*Task to complete*. Reproduce the text of every item below line for line, leaving out the pictures.

+++

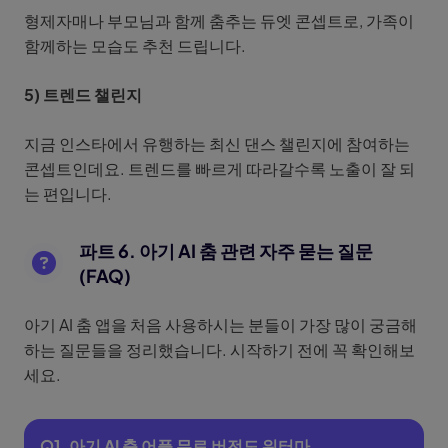
형제자매나 부모님과 함께 춤추는 듀엣 콘셉트로, 가족이
함께하는 모습도 추천 드립니다.
5) 트렌드 챌린지
지금 인스타에서 유행하는 최신 댄스 챌린지에 참여하는
콘셉트인데요. 트렌드를 빠르게 따라갈수록 노출이 잘 되
는 편입니다.
파트 6. 아기 AI 춤 관련 자주 묻는 질문
(FAQ)
아기 AI 춤 앱을 처음 사용하시는 분들이 가장 많이 궁금해
하는 질문들을 정리했습니다. 시작하기 전에 꼭 확인해보
세요.
Q1. 아기 AI 춤 어플 무료 버전도 워터마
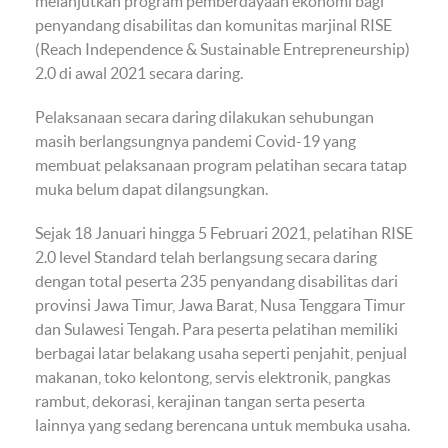
melanjutkan program pemberdayaan ekonomi bagi
penyandang disabilitas dan komunitas marjinal RISE
(Reach Independence & Sustainable Entrepreneurship)
2.0 di awal 2021 secara daring.
Pelaksanaan secara daring dilakukan sehubungan
masih berlangsungnya pandemi Covid-19 yang
membuat pelaksanaan program pelatihan secara tatap
muka belum dapat dilangsungkan.
Sejak 18 Januari hingga 5 Februari 2021, pelatihan RISE
2.0 level Standard telah berlangsung secara daring
dengan total peserta 235 penyandang disabilitas dari
provinsi Jawa Timur, Jawa Barat, Nusa Tenggara Timur
dan Sulawesi Tengah. Para peserta pelatihan memiliki
berbagai latar belakang usaha seperti penjahit, penjual
makanan, toko kelontong, servis elektronik, pangkas
rambut, dekorasi, kerajinan tangan serta peserta
lainnya yang sedang berencana untuk membuka usaha.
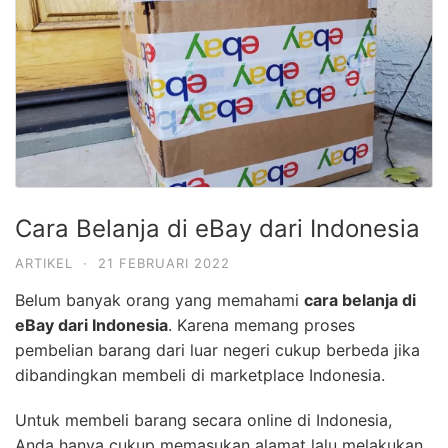
Cara Belanja di eBay dari Indonesia
ARTIKEL
·
21 FEBRUARI 2022
Belum banyak orang yang memahami
cara belanja di
eBay dari Indonesia
. Karena memang proses
pembelian barang dari luar negeri cukup berbeda jika
dibandingkan membeli di marketplace Indonesia.
Untuk membeli barang secara online di Indonesia,
Anda hanya cukup memasukan alamat lalu melakukan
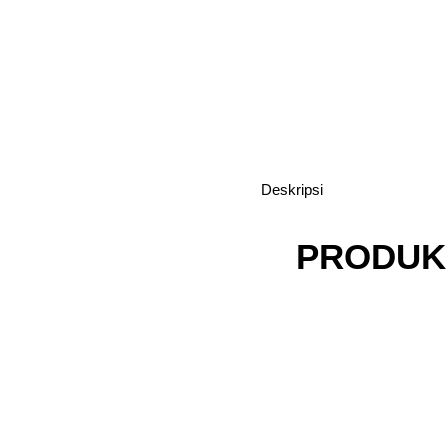
Deskripsi
PRODUK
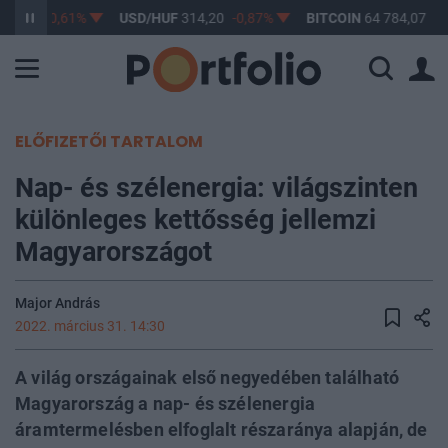
63,17
-0,61%
USD/HUF
314,20
-0,87%
BITCOIN
64 784,07
-0
ELŐFIZETŐI TARTALOM
Nap- és szélenergia: világszinten
különleges kettősség jellemzi
Magyarországot
Major András
2022. március 31. 14:30
A világ országainak első negyedében található
Magyarország a nap- és szélenergia
áramtermelésben elfoglalt részaránya alapján, de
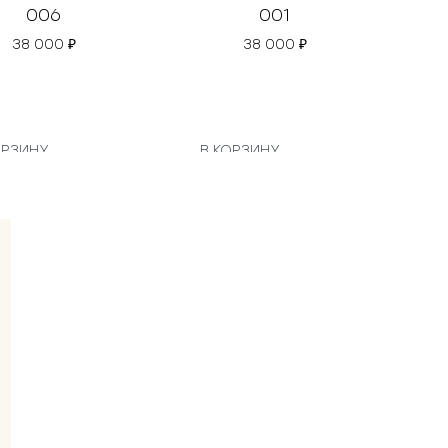
006
001
38 000
₽
38 000
₽
ОРЗИНУ
В КОРЗИНУ
В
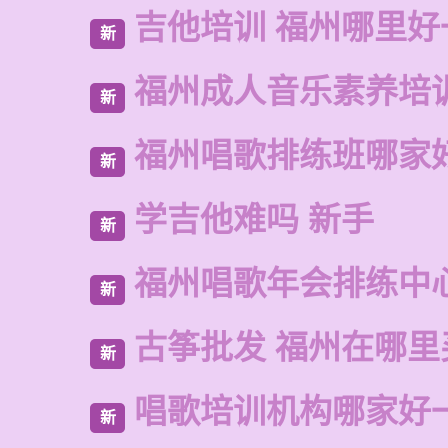
吉他培训 福州哪里好
新
福州成人音乐素养培
新
福州唱歌排练班哪家
新
学吉他难吗 新手
新
福州唱歌年会排练中
新
古筝批发 福州在哪里
新
唱歌培训机构哪家好
新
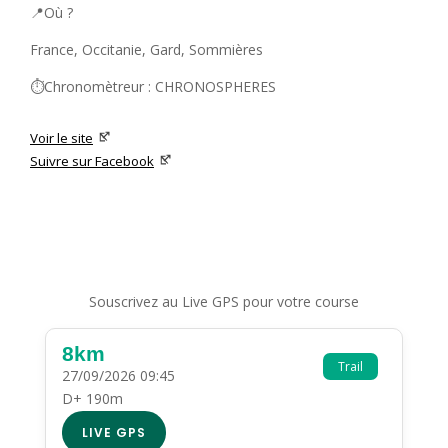
📍Où ?
France, Occitanie, Gard, Sommières
⏱️Chronomètreur : CHRONOSPHERES
Voir le site
Suivre sur Facebook
Souscrivez au Live GPS pour votre course
8km
Trail
27/09/2026 09:45
D+ 190m
LIVE GPS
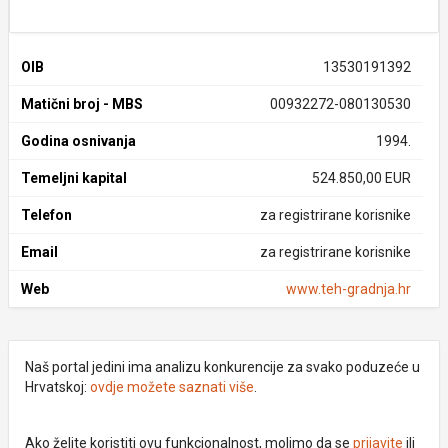
OIB
13530191392
Matični broj - MBS
00932272-080130530
Godina osnivanja
1994.
Temeljni kapital
524.850,00 EUR
Telefon
za registrirane korisnike
Email
za registrirane korisnike
Web
www.teh-gradnja.hr
Naš portal jedini ima analizu konkurencije za svako poduzeće u
Hrvatskoj:
ovdje možete saznati više
.
Ako želite koristiti ovu funkcionalnost, molimo da se
prijavite
ili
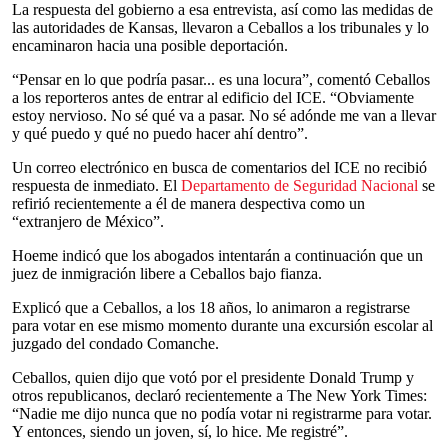
La respuesta del gobierno a esa entrevista, así como las medidas de
las autoridades de Kansas, llevaron a Ceballos a los tribunales y lo
encaminaron hacia una posible deportación.
“Pensar en lo que podría pasar... es una locura”, comentó Ceballos
a los reporteros antes de entrar al edificio del ICE. “Obviamente
estoy nervioso. No sé qué va a pasar. No sé adónde me van a llevar
y qué puedo y qué no puedo hacer ahí dentro”.
Un correo electrónico en busca de comentarios del ICE no recibió
respuesta de inmediato. El
Departamento de Seguridad Nacional
se
refirió recientemente a él de manera despectiva como un
“extranjero de México”.
Hoeme indicó que los abogados intentarán a continuación que un
juez de inmigración libere a Ceballos bajo fianza.
Explicó que a Ceballos, a los 18 años, lo animaron a registrarse
para votar en ese mismo momento durante una excursión escolar al
juzgado del condado Comanche.
Ceballos, quien dijo que votó por el presidente Donald Trump y
otros republicanos, declaró recientemente a The New York Times:
“Nadie me dijo nunca que no podía votar ni registrarme para votar.
Y entonces, siendo un joven, sí, lo hice. Me registré”.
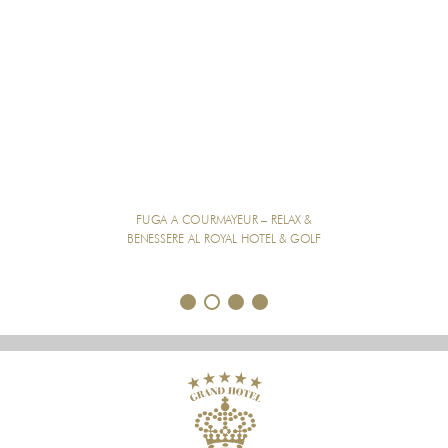
FUGA A COURMAYEUR – RELAX &
BENESSERE AL ROYAL HOTEL & GOLF
1
2
3
4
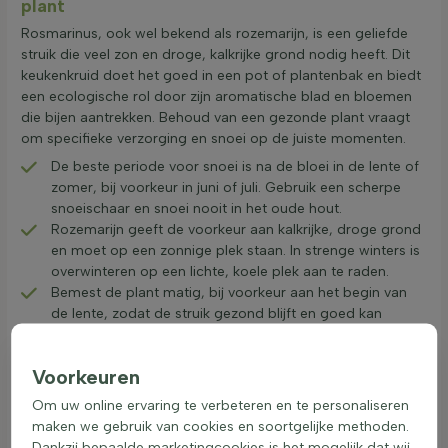
plant
Rosmarinus, ook wel bekend als rozemarijn, is een geliefde
struik die veel zon en droge, kalkrijke grond nodig heeft. Dit
keukenkruid doet het goed in een pot of plantenbak en biedt
een ecologische rol door zijn aromatische blad en bloemen
die bijen aantrekken. Behoud van een gezonde plant vraagt
om specifieke verzorging en snoei op de juiste momenten.
De beste periode voor snoei is na de bloei in de lente of
zomer, bij voorkeur in juni of juli. Gebruik een scherpe
snoeischaar en snoei nooit in het oude hout.
Rozemarijn geeft de voorkeur aan kalkrijke, droge grond
en moet op een zonnige plek staan. In strenge winters is
overwinteren op een lichte, koele plek aan te raden.
Bemest de plant matig, bij voorkeur aan het begin van
de lente, zodat de struik gezond blijft en goed kan
groeien.
Geef water voorzichtig om wortelrot te voorkomen.
Voorkeuren
Controleer de droogte van de grond voordat water
wordt gegeven en zorg dat overtollig water goed weg
Om uw online ervaring te verbeteren en te personaliseren
kan.
maken we gebruik van cookies en soortgelijke methoden.
Scheuren/delen niet van toepassing voor dit geslacht.
Dankzij bepaalde marketingcookies is het mogelijk dat wij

+++

*Task output*.
형제자매나 부모님과 함께 춤추는 듀엣 콘셉트로, 가족이
함께하는 모습도 추천 드립니다.
5) 트렌드 챌린지
지금 인스타에서 유행하는 최신 댄스 챌린지에 참여하는
콘셉트인데요. 트렌드를 빠르게 따라갈수록 노출이 잘 되
는 편입니다.
파트 6. 아기 AI 춤 관련 자주 묻는 질문
(FAQ)
아기 AI 춤 앱을 처음 사용하시는 분들이 가장 많이 궁금해
하는 질문들을 정리했습니다. 시작하기 전에 꼭 확인해보
세요.
Q1. 아기 AI 춤 어플 무료 버전도 워터마
melanjutkan program pemberdayaan ekonomi bagi
penyandang disabilitas dan komunitas marjinal RISE
(Reach Independence & Sustainable Entrepreneurship)
2.0 di awal 2021 secara daring.
Pelaksanaan secara daring dilakukan sehubungan
masih berlangsungnya pandemi Covid-19 yang
membuat pelaksanaan program pelatihan secara tatap
muka belum dapat dilangsungkan.
Sejak 18 Januari hingga 5 Februari 2021, pelatihan RISE
2.0 level Standard telah berlangsung secara daring
dengan total peserta 235 penyandang disabilitas dari
provinsi Jawa Timur, Jawa Barat, Nusa Tenggara Timur
dan Sulawesi Tengah. Para peserta pelatihan memiliki
berbagai latar belakang usaha seperti penjahit, penjual
makanan, toko kelontong, servis elektronik, pangkas
rambut, dekorasi, kerajinan tangan serta peserta
lainnya yang sedang berencana untuk membuka usaha.
Cara Belanja di eBay dari Indonesia
ARTIKEL
·
21 FEBRUARI 2022
Belum banyak orang yang memahami
cara belanja di
eBay dari Indonesia
. Karena memang proses
pembelian barang dari luar negeri cukup berbeda jika
dibandingkan membeli di marketplace Indonesia.
Untuk membeli barang secara online di Indonesia,
Anda hanya cukup memasukan alamat lalu melakukan
Deskripsi
PRODUK
63,17
-0,61%
USD/HUF
314,20
-0,87%
BITCOIN
64 784,07
-0
ELŐFIZETŐI TARTALOM
Nap- és szélenergia: világszinten
különleges kettősség jellemzi
Magyarországot
Major András
2022. március 31. 14:30
A világ országainak első negyedében található
Magyarország a nap- és szélenergia
áramtermelésben elfoglalt részaránya alapján, de
006
001
38 000
₽
38 000
₽
ОРЗИНУ
В КОРЗИНУ
В
吉他培训 福州哪里好
新
福州成人音乐素养培
新
福州唱歌排练班哪家
新
学吉他难吗 新手
新
福州唱歌年会排练中
新
古筝批发 福州在哪里
新
唱歌培训机构哪家好
新
📍Où ?
France, Occitanie, Gard, Sommières
⏱️Chronomètreur : CHRONOSPHERES
Voir le site
Suivre sur Facebook
Souscrivez au Live GPS pour votre course
8km
Trail
27/09/2026 09:45
D+ 190m
LIVE GPS
OIB
13530191392
Matični broj - MBS
00932272-080130530
Godina osnivanja
1994.
Temeljni kapital
524.850,00 EUR
Telefon
za registrirane korisnike
Email
za registrirane korisnike
Web
www.teh-gradnja.hr
Naš portal jedini ima analizu konkurencije za svako poduzeće u
Hrvatskoj:
ovdje možete saznati više
.
Ako želite koristiti ovu funkcionalnost, molimo da se
prijavite
ili
La respuesta del gobierno a esa entrevista, así como las medidas de
las autoridades de Kansas, llevaron a Ceballos a los tribunales y lo
encaminaron hacia una posible deportación.
“Pensar en lo que podría pasar... es una locura”, comentó Ceballos
a los reporteros antes de entrar al edificio del ICE. “Obviamente
estoy nervioso. No sé qué va a pasar. No sé adónde me van a llevar
y qué puedo y qué no puedo hacer ahí dentro”.
Un correo electrónico en busca de comentarios del ICE no recibió
respuesta de inmediato. El
Departamento de Seguridad Nacional
se
refirió recientemente a él de manera despectiva como un
“extranjero de México”.
Hoeme indicó que los abogados intentarán a continuación que un
juez de inmigración libere a Ceballos bajo fianza.
Explicó que a Ceballos, a los 18 años, lo animaron a registrarse
para votar en ese mismo momento durante una excursión escolar al
juzgado del condado Comanche.
Ceballos, quien dijo que votó por el presidente Donald Trump y
otros republicanos, declaró recientemente a The New York Times:
“Nadie me dijo nunca que no podía votar ni registrarme para votar.
Y entonces, siendo un joven, sí, lo hice. Me registré”.
FUGA A COURMAYEUR – RELAX &
BENESSERE AL ROYAL HOTEL & GOLF
1
2
3
4
plant
Rosmarinus, ook wel bekend als rozemarijn, is een geliefde
struik die veel zon en droge, kalkrijke grond nodig heeft. Dit
keukenkruid doet het goed in een pot of plantenbak en biedt
een ecologische rol door zijn aromatische blad en bloemen
die bijen aantrekken. Behoud van een gezonde plant vraagt
om specifieke verzorging en snoei op de juiste momenten.
De beste periode voor snoei is na de bloei in de lente of
zomer, bij voorkeur in juni of juli. Gebruik een scherpe
snoeischaar en snoei nooit in het oude hout.
Rozemarijn geeft de voorkeur aan kalkrijke, droge grond
en moet op een zonnige plek staan. In strenge winters is
overwinteren op een lichte, koele plek aan te raden.
Bemest de plant matig, bij voorkeur aan het begin van
de lente, zodat de struik gezond blijft en goed kan
groeien.
Geef water voorzichtig om wortelrot te voorkomen.
Voorkeuren
Controleer de droogte van de grond voordat water
wordt gegeven en zorg dat overtollig water goed weg
Om uw online ervaring te verbeteren en te personaliseren
kan.
maken we gebruik van cookies en soortgelijke methoden.
Scheuren/delen niet van toepassing voor dit geslacht.
Dankzij bepaalde marketingcookies is het mogelijk dat wij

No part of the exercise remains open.